As with liquidity risk, when markets stress, there is generally a flight to quality whereby investors move out of riskier assets into safer assets easily converted into cash. This has a cascade affect which puts further downward pressure on the price of riskier assets.  It is critical investors understand what happens to their financial products when this cascade effect occurs and if recovery of asset value is even possible when and if the market turns up again; recovery is not always guaranteed and some products are more susceptible to this effect than others.

Legal risk
Financial products are usually sold under many terms and conditions that investors agree to when signing an intention or agreement to invest. It is imperative clients know and understand exactly what they are signing into as well as the implication and risks of where things can go wrong. Most people will skim over the fine print either because it is too cumbersome or not easily understood.  It is often difficult to reverse an agreement once entered into. Investors should know if a product they have bought has certain restrictions such as not being able to withdraw funds, hefty penalties, or complete loss of value when certain events are triggered, this is because  it can be almost impossible to withdraw without penalty.

Currency risk
It is imperative that clients understand the true currency risk they run in the products they are invested in. Most international funds, for example, are sold as either Dollar, Pound, or Euro denominated. This does not mean the underlying asset’s the fund invests in are in the same currency as the fund itself. An example would be a US Dollar denominated Thai stock fund. In the event the Thai currency collapsed, although the fund is based in US dollars, the actual US dollars returned to the investor at the end of the day could be substantially less than what the investor initially put in, even if the stocks had increased in value themselves over time.  Another example would be high interest rates offered by Banks in foreign currency.
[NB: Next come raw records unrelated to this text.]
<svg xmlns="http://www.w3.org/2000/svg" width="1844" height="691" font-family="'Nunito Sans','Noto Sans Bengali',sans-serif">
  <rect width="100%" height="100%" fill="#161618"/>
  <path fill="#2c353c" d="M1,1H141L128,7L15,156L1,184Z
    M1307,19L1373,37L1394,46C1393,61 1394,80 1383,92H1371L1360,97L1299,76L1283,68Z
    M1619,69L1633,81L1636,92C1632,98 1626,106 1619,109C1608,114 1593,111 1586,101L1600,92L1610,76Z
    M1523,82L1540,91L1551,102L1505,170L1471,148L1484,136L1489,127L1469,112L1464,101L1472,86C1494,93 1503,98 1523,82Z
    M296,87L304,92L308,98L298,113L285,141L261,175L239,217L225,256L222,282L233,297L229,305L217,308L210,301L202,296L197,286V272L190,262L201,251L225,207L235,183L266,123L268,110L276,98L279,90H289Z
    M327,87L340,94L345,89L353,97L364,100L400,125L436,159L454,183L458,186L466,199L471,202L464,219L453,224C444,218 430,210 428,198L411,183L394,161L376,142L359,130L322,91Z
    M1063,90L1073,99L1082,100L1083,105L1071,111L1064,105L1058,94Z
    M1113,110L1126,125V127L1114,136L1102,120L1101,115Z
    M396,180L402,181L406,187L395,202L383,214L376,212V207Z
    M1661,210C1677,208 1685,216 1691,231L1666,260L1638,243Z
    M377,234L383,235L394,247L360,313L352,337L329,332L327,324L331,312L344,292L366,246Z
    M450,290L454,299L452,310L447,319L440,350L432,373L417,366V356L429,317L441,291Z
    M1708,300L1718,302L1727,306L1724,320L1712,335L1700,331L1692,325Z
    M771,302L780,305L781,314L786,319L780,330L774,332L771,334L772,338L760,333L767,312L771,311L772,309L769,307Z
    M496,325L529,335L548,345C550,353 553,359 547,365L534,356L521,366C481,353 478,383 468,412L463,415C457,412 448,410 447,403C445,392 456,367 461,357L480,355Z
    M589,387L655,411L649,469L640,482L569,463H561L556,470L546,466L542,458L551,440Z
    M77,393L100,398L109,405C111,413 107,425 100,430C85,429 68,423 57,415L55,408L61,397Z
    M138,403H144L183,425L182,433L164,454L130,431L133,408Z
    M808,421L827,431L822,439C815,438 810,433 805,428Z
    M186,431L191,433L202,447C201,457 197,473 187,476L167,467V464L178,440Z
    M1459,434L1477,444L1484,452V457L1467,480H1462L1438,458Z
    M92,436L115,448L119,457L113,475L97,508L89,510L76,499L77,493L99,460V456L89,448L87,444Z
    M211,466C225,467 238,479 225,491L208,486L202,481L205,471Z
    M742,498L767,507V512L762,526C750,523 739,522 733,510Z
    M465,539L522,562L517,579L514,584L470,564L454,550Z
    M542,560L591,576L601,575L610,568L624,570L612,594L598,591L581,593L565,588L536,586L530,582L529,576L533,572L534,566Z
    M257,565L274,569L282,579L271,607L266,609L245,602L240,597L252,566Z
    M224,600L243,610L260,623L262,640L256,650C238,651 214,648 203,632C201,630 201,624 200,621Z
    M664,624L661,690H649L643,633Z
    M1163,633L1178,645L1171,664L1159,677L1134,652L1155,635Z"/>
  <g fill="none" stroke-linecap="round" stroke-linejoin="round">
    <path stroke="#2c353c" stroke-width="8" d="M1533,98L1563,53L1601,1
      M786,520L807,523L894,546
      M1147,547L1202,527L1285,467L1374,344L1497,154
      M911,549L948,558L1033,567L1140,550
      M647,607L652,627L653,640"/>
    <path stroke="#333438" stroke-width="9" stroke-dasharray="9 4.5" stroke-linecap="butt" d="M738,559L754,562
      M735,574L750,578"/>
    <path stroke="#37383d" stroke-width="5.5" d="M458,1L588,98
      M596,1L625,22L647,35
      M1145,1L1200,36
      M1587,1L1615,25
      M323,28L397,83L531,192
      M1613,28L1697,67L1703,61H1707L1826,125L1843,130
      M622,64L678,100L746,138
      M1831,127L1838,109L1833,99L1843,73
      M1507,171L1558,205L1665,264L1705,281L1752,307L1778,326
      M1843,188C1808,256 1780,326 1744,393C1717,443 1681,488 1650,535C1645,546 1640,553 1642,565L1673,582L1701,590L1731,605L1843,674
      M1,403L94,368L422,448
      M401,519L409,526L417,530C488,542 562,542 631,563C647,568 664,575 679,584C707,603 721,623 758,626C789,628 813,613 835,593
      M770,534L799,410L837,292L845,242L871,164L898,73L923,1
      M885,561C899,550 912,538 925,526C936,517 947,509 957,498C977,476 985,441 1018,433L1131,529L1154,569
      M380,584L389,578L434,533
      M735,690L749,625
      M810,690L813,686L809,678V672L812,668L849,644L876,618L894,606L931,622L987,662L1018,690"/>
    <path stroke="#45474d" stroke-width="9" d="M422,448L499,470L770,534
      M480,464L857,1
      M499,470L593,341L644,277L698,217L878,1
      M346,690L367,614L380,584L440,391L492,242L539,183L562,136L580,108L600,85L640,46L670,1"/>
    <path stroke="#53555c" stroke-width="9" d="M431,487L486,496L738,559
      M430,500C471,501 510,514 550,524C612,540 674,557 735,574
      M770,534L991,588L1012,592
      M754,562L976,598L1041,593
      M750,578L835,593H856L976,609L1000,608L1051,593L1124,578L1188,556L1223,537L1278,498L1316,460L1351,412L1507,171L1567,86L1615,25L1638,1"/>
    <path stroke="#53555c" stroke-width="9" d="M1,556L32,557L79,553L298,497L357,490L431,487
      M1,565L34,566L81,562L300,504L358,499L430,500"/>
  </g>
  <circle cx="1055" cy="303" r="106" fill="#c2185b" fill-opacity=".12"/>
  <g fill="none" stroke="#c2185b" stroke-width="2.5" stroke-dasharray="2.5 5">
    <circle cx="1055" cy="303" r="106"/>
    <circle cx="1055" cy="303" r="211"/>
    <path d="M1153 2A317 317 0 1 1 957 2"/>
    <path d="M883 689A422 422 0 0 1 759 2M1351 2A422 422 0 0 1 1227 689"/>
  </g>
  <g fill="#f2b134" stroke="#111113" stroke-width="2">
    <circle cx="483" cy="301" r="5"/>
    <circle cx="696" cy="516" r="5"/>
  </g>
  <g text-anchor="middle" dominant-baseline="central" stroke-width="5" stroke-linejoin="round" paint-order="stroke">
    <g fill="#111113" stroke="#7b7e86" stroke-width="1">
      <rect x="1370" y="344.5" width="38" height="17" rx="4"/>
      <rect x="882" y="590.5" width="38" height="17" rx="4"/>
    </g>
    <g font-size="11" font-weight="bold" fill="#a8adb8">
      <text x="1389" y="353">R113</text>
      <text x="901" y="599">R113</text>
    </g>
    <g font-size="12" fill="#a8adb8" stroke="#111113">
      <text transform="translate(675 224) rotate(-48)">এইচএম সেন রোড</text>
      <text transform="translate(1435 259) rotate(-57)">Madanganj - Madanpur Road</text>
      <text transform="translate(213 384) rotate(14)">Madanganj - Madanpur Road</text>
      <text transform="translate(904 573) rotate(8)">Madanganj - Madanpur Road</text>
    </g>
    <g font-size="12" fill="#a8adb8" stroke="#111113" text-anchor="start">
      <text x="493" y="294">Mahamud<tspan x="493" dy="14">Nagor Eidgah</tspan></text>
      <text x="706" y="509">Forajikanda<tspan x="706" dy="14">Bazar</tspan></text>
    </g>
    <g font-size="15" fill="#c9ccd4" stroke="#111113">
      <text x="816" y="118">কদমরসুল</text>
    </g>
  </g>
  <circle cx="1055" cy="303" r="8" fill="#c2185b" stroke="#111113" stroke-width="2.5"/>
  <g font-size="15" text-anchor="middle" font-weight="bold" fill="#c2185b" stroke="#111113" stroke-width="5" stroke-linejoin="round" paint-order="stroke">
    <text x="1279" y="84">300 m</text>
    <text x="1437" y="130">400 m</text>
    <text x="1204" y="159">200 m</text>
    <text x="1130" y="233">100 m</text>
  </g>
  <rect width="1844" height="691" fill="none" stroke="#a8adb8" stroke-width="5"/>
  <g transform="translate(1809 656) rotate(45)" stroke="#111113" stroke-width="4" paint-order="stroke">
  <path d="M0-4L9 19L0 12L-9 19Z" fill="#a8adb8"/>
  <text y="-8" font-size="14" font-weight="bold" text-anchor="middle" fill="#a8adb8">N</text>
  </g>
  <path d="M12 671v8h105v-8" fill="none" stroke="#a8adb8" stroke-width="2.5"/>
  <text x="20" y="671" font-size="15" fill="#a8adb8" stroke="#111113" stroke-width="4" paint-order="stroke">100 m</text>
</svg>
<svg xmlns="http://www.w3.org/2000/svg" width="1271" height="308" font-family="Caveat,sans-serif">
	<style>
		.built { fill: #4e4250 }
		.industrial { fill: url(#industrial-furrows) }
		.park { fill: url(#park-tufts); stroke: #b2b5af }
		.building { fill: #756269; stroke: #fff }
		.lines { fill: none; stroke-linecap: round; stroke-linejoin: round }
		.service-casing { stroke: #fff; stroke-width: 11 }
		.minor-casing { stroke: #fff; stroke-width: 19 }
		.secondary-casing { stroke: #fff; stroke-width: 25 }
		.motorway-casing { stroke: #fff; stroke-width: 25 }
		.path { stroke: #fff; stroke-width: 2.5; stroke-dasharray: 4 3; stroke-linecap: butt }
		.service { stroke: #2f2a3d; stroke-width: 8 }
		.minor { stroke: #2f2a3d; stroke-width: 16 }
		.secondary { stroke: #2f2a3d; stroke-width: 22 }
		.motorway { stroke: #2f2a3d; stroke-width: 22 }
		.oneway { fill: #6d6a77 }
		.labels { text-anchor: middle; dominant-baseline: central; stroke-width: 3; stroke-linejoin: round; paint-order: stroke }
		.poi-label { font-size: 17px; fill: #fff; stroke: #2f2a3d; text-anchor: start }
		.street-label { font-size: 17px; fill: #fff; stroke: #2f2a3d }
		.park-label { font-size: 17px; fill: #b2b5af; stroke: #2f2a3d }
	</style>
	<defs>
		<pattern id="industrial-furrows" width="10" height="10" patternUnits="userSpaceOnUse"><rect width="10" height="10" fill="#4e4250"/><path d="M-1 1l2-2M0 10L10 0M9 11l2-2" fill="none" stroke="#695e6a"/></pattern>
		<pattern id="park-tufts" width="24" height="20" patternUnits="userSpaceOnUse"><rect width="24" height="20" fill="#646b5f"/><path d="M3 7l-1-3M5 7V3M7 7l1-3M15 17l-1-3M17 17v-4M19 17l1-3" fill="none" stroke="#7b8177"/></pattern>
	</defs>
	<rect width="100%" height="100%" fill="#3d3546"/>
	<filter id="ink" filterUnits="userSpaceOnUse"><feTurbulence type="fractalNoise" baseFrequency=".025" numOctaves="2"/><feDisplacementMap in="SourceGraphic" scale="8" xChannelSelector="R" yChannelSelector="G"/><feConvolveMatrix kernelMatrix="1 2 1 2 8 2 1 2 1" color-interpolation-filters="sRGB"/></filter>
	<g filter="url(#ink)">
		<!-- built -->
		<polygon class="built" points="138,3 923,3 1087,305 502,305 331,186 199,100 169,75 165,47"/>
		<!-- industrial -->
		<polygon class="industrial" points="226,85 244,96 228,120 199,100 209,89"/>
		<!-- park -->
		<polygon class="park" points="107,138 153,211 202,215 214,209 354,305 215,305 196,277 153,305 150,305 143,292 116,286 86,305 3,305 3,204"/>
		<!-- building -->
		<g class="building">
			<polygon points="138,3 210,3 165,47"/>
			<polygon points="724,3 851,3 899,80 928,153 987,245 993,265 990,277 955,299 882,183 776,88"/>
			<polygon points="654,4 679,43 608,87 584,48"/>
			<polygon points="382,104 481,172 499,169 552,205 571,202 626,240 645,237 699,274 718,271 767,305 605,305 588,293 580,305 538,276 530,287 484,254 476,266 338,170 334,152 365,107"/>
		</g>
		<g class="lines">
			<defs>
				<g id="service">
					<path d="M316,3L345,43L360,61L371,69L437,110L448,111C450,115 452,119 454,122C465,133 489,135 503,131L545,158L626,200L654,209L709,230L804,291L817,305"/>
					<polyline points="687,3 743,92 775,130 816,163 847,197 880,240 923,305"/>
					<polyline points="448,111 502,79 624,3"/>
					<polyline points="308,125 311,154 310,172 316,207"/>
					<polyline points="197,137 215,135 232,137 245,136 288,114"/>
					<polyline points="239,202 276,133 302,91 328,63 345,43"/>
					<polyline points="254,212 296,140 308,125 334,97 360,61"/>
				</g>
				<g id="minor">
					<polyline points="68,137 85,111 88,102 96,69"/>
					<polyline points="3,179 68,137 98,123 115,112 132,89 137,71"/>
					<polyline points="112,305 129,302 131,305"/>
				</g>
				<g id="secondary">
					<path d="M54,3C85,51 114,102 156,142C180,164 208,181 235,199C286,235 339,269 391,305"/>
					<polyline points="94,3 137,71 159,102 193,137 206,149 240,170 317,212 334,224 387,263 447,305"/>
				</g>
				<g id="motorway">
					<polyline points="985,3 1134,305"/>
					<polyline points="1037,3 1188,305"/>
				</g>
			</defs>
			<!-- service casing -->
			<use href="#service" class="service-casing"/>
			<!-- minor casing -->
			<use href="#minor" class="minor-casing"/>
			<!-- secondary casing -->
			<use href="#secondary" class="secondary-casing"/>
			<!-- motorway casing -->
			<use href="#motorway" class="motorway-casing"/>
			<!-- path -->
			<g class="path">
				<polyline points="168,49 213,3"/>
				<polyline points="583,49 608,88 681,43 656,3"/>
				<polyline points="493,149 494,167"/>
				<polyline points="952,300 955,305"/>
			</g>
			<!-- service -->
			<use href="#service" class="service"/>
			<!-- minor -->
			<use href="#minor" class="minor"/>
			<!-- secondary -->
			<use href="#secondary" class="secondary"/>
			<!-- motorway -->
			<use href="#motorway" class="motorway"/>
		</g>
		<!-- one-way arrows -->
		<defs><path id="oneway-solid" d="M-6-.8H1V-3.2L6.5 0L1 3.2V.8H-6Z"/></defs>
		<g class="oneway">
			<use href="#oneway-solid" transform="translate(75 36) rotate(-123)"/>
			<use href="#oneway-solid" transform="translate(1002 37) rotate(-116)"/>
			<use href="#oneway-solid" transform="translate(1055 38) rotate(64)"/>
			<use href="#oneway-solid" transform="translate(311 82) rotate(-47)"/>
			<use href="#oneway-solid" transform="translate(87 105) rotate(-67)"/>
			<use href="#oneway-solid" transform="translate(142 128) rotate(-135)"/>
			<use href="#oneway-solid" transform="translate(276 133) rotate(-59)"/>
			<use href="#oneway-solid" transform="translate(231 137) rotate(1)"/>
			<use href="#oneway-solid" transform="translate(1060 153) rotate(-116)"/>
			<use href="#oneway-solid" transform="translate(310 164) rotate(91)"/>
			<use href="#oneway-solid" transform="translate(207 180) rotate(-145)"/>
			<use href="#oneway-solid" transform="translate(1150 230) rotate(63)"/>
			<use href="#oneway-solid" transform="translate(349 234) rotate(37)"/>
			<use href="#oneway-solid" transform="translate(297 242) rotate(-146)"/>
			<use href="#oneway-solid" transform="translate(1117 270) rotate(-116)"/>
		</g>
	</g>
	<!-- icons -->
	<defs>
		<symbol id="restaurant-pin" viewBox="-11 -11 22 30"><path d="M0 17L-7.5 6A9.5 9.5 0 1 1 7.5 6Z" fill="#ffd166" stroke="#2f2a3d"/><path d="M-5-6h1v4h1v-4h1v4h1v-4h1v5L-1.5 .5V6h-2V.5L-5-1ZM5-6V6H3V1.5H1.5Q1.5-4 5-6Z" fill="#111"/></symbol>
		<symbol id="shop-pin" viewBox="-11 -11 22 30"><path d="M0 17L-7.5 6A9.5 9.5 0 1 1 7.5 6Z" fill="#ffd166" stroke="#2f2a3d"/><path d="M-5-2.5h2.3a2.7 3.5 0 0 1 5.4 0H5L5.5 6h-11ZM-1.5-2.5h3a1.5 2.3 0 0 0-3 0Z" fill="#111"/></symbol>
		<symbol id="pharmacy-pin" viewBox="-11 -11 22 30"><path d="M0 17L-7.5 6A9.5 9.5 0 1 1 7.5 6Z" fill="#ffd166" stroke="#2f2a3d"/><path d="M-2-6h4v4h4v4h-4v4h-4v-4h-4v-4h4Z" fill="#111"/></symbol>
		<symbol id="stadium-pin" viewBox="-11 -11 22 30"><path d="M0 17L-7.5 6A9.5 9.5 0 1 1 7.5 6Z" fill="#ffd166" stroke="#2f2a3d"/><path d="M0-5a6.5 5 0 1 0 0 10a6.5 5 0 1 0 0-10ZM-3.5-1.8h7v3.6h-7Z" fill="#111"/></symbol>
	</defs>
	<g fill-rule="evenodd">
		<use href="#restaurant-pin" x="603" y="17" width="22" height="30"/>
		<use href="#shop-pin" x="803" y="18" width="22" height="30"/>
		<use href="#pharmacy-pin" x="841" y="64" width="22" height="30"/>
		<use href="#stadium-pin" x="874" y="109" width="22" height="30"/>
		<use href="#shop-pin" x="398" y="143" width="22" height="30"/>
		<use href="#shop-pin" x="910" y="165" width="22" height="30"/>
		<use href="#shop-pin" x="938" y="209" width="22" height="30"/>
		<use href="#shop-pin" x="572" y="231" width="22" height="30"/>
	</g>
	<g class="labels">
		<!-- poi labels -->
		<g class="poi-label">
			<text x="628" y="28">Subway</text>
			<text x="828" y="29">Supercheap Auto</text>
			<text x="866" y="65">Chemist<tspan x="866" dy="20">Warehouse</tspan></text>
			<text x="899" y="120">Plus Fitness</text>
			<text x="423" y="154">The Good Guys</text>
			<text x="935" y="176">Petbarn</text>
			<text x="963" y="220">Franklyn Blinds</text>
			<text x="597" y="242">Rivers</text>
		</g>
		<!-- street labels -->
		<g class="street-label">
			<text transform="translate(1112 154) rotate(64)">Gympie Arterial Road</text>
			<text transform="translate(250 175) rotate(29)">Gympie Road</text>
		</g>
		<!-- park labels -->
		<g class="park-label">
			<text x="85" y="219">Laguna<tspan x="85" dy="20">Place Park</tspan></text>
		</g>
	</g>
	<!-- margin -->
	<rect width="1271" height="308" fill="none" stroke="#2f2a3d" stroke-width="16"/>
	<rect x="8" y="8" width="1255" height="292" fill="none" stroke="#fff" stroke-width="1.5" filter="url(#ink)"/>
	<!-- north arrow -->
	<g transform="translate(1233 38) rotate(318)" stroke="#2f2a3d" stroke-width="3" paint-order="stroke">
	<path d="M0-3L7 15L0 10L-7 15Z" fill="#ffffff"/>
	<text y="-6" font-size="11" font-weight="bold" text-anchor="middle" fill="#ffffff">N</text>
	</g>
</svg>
Although you may earn a higher interest rate, if the currency of the deposit depreciates against your local currency you could end up losing money overall even with the higher interest rate.

Other risks
Risk is a very broad subject but at Analyse-Risk, in addition to the above, we assess a multitude of other risk factors and explain their possible impacts succinctly including:
Concentration Risk (Are you diversified enough?)
Fund Manager Style Drift (Are your funds acting the way they should?)
Scenario Risk (If certain events were to occur, what is the likely impact on your portfolio?)
Political Risk (What political risk could affect your portfolio?)

Please remember, the above list is not exhaustive and we pride in tailoring our analysis to the individual.